- _REQUEST_: Find each line below that contains "full" as a whole word, and copy those lines.

##### DATA TO USE

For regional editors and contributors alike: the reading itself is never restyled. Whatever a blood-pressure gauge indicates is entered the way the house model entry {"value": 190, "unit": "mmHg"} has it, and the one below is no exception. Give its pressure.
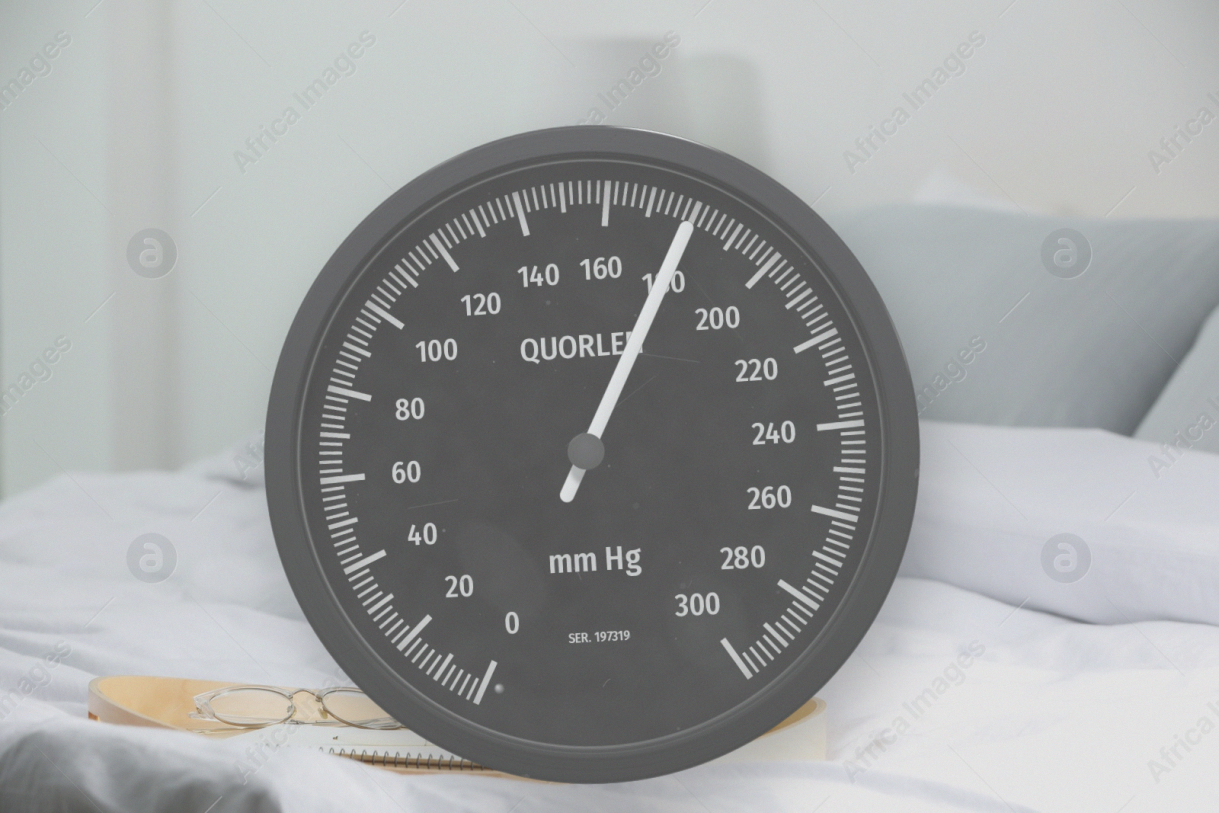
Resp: {"value": 180, "unit": "mmHg"}
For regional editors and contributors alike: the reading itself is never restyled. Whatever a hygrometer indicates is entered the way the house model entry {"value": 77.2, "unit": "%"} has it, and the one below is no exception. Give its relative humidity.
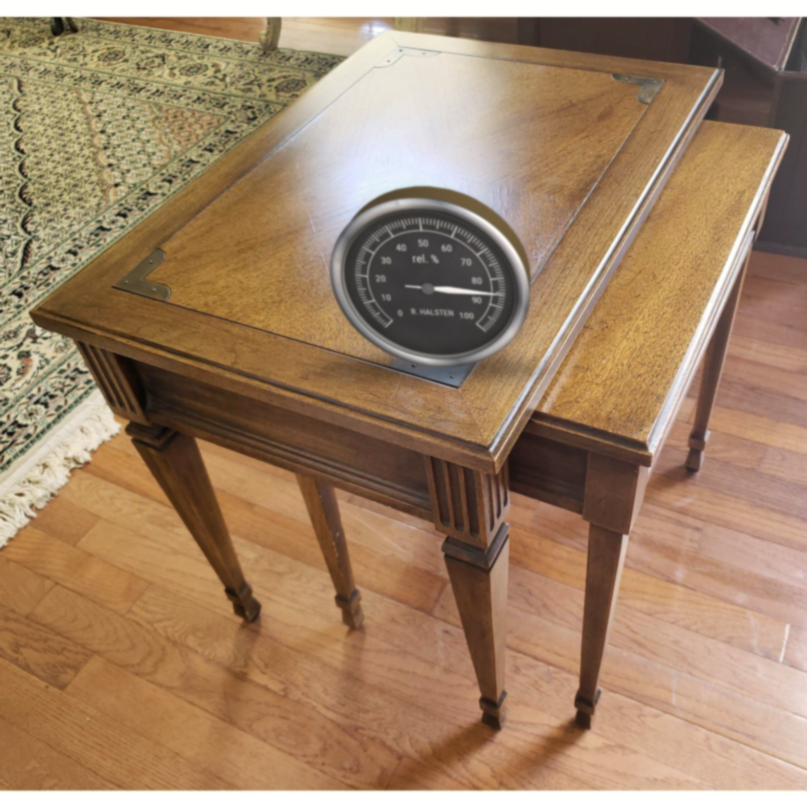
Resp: {"value": 85, "unit": "%"}
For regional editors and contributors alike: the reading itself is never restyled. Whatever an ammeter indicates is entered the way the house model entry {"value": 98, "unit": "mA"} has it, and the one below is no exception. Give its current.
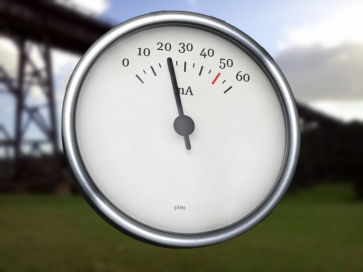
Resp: {"value": 20, "unit": "mA"}
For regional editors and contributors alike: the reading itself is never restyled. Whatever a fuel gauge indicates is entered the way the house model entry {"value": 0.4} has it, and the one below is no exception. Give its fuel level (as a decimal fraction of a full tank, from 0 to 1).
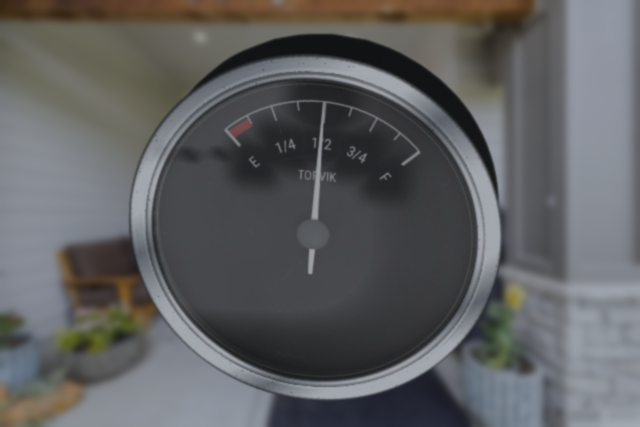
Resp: {"value": 0.5}
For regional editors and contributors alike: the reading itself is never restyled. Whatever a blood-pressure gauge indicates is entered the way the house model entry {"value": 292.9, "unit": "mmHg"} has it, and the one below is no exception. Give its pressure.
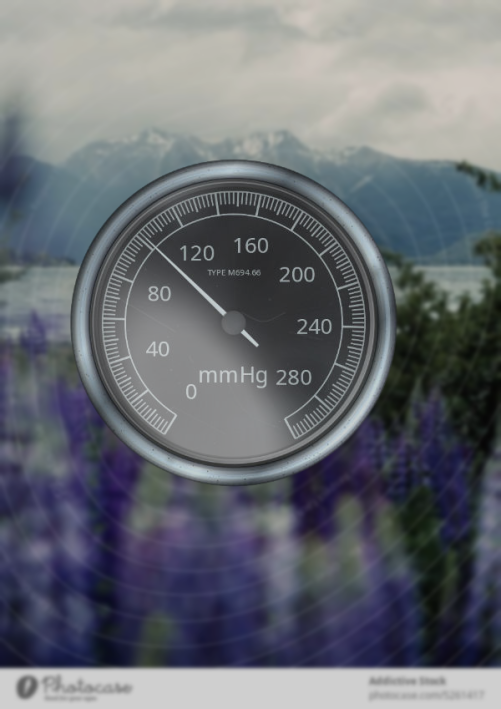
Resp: {"value": 102, "unit": "mmHg"}
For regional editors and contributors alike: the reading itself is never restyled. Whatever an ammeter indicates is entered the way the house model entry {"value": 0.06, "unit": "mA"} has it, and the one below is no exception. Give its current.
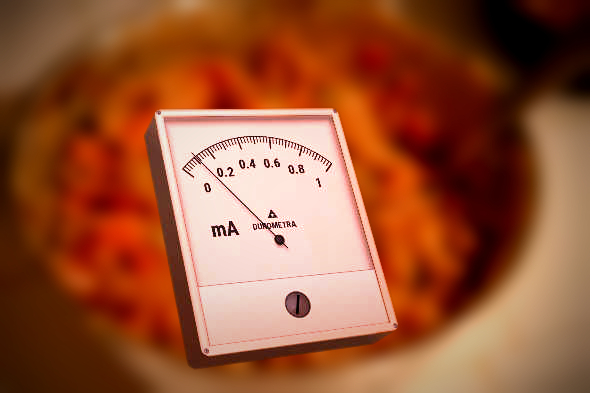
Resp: {"value": 0.1, "unit": "mA"}
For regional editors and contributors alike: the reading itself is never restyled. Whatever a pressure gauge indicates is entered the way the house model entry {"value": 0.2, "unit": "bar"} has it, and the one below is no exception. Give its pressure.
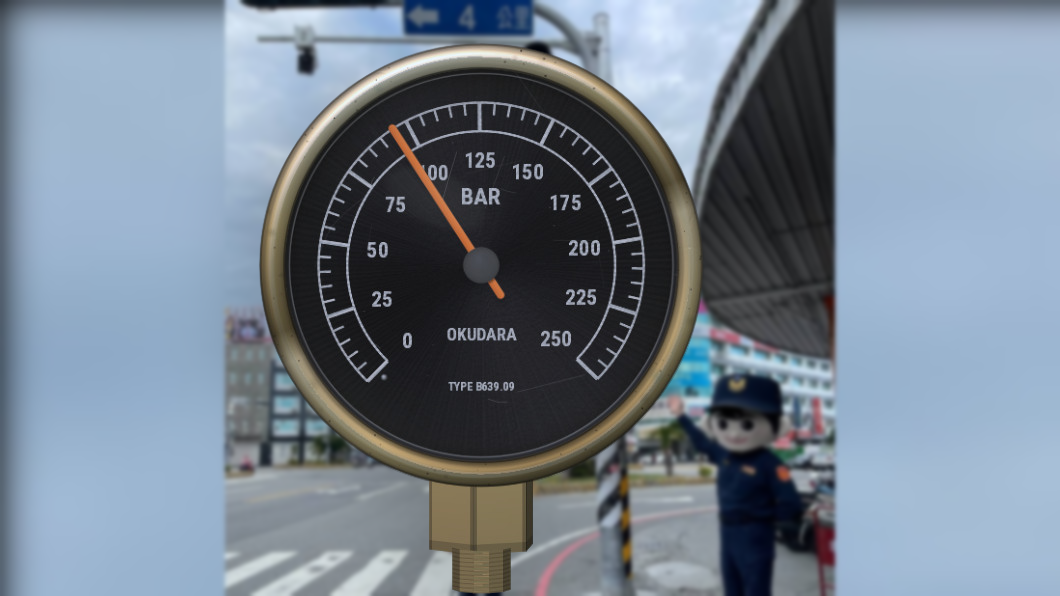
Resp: {"value": 95, "unit": "bar"}
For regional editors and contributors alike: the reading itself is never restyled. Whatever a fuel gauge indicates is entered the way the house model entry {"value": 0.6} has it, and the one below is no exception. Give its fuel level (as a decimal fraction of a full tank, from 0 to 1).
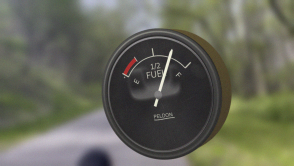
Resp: {"value": 0.75}
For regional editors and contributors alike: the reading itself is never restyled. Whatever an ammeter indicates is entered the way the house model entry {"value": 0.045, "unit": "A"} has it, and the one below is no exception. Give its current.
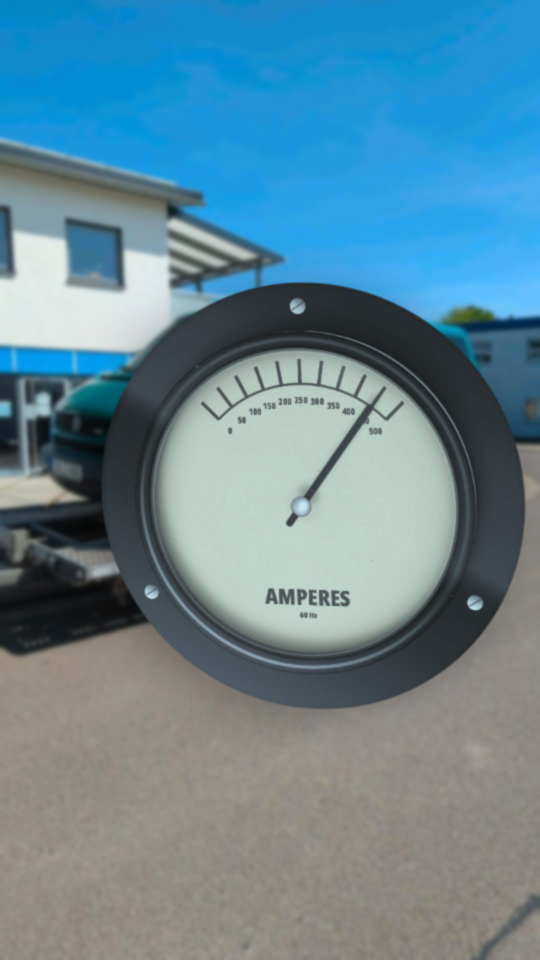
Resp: {"value": 450, "unit": "A"}
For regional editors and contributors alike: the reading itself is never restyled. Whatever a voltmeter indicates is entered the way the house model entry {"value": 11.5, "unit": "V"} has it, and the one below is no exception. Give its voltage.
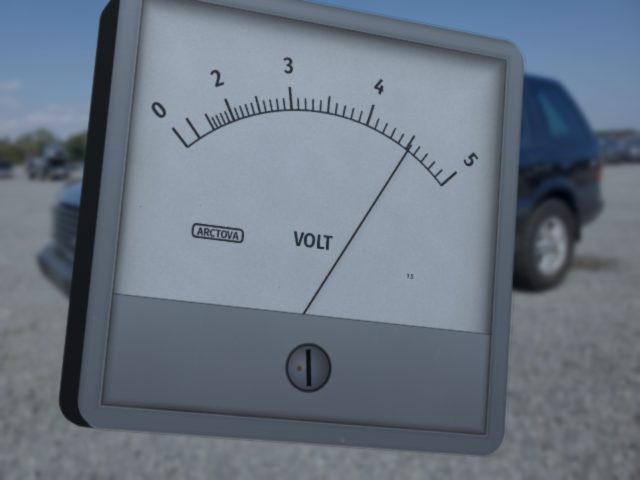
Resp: {"value": 4.5, "unit": "V"}
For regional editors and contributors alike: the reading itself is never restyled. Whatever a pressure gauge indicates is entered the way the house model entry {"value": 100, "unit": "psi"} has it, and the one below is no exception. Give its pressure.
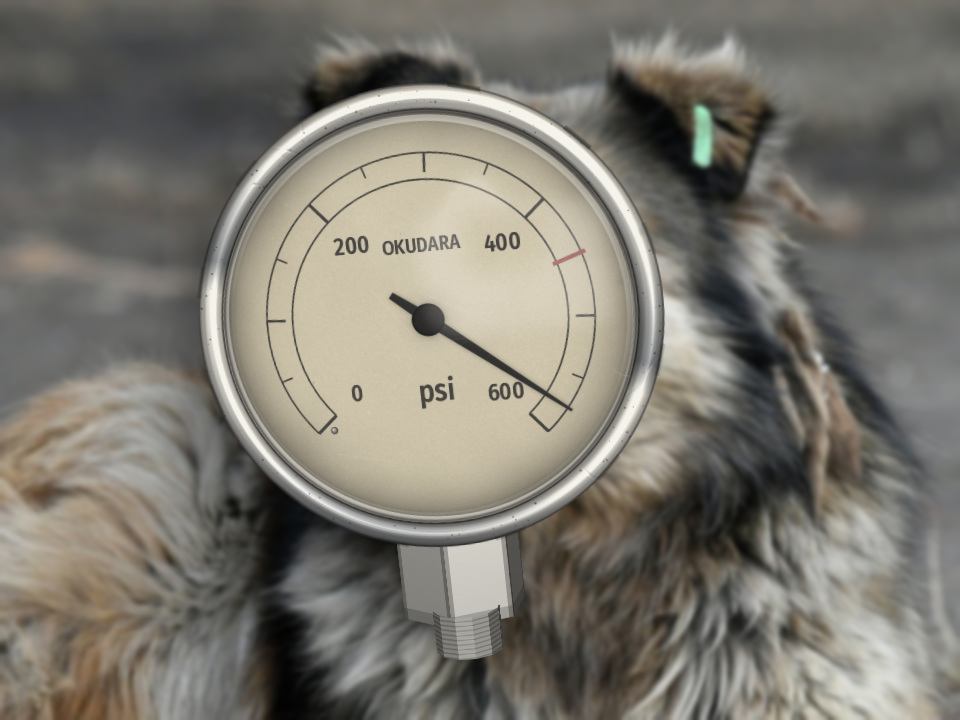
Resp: {"value": 575, "unit": "psi"}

##########

- _RESULT FOR THIS TASK_:
For regional editors and contributors alike: the reading itself is never restyled. Whatever a fuel gauge indicates is entered the way the house model entry {"value": 0.4} has it, and the one below is no exception. Give its fuel level (as a decimal fraction of a full tank, from 0 to 1).
For regional editors and contributors alike: the reading itself is never restyled. Whatever a fuel gauge indicates is entered the way the house model entry {"value": 0.6} has it, and the one below is no exception. Give its fuel level (as a decimal fraction of a full tank, from 0 to 1).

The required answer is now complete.